### Given problem
Reproduce every line of the data below verbatim, from the first line through the last, in the same order.

── Extracted material

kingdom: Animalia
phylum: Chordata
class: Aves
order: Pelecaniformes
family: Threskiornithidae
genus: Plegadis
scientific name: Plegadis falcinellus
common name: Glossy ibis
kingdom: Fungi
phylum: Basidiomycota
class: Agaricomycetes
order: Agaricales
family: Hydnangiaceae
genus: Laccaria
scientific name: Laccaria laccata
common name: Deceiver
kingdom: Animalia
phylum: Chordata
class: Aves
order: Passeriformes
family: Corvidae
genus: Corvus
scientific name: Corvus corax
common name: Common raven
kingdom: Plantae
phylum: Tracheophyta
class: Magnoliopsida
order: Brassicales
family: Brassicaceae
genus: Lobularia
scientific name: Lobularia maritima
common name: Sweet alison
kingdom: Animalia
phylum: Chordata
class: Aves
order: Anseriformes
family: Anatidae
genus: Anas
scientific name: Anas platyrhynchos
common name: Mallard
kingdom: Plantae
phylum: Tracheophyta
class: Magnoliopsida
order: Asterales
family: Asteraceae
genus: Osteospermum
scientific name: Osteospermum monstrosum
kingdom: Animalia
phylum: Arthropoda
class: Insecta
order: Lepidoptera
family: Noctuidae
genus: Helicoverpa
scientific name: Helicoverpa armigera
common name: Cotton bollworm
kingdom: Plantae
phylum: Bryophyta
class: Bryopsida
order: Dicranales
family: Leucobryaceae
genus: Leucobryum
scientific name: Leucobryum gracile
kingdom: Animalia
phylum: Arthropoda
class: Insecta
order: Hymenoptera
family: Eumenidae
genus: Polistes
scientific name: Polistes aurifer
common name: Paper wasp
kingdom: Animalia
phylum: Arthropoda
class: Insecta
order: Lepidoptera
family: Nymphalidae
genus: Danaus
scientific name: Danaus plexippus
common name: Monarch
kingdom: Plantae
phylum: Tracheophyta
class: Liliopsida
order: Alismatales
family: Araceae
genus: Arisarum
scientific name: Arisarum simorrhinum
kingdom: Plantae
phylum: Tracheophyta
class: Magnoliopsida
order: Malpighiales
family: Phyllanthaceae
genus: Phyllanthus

────

### Full output
kingdom: Animalia
phylum: Chordata
class: Aves
order: Pelecaniformes
family: Threskiornithidae
genus: Plegadis
scientific name: Plegadis falcinellus
common name: Glossy ibis
kingdom: Fungi
phylum: Basidiomycota
class: Agaricomycetes
order: Agaricales
family: Hydnangiaceae
genus: Laccaria
scientific name: Laccaria laccata
common name: Deceiver
kingdom: Animalia
phylum: Chordata
class: Aves
order: Passeriformes
family: Corvidae
genus: Corvus
scientific name: Corvus corax
common name: Common raven
kingdom: Plantae
phylum: Tracheophyta
class: Magnoliopsida
order: Brassicales
family: Brassicaceae
genus: Lobularia
scientific name: Lobularia maritima
common name: Sweet alison
kingdom: Animalia
phylum: Chordata
class: Aves
order: Anseriformes
family: Anatidae
genus: Anas
scientific name: Anas platyrhynchos
common name: Mallard
kingdom: Plantae
phylum: Tracheophyta
class: Magnoliopsida
order: Asterales
family: Asteraceae
genus: Osteospermum
scientific name: Osteospermum monstrosum
kingdom: Animalia
phylum: Arthropoda
class: Insecta
order: Lepidoptera
family: Noctuidae
genus: Helicoverpa
scientific name: Helicoverpa armigera
common name: Cotton bollworm
kingdom: Plantae
phylum: Bryophyta
class: Bryopsida
order: Dicranales
family: Leucobryaceae
genus: Leucobryum
scientific name: Leucobryum gracile
kingdom: Animalia
phylum: Arthropoda
class: Insecta
order: Hymenoptera
family: Eumenidae
genus: Polistes
scientific name: Polistes aurifer
common name: Paper wasp
kingdom: Animalia
phylum: Arthropoda
class: Insecta
order: Lepidoptera
family: Nymphalidae
genus: Danaus
scientific name: Danaus plexippus
common name: Monarch
kingdom: Plantae
phylum: Tracheophyta
class: Liliopsida
order: Alismatales
family: Araceae
genus: Arisarum
scientific name: Arisarum simorrhinum
kingdom: Plantae
phylum: Tracheophyta
class: Magnoliopsida
order: Malpighiales
family: Phyllanthaceae
genus: Phyllanthus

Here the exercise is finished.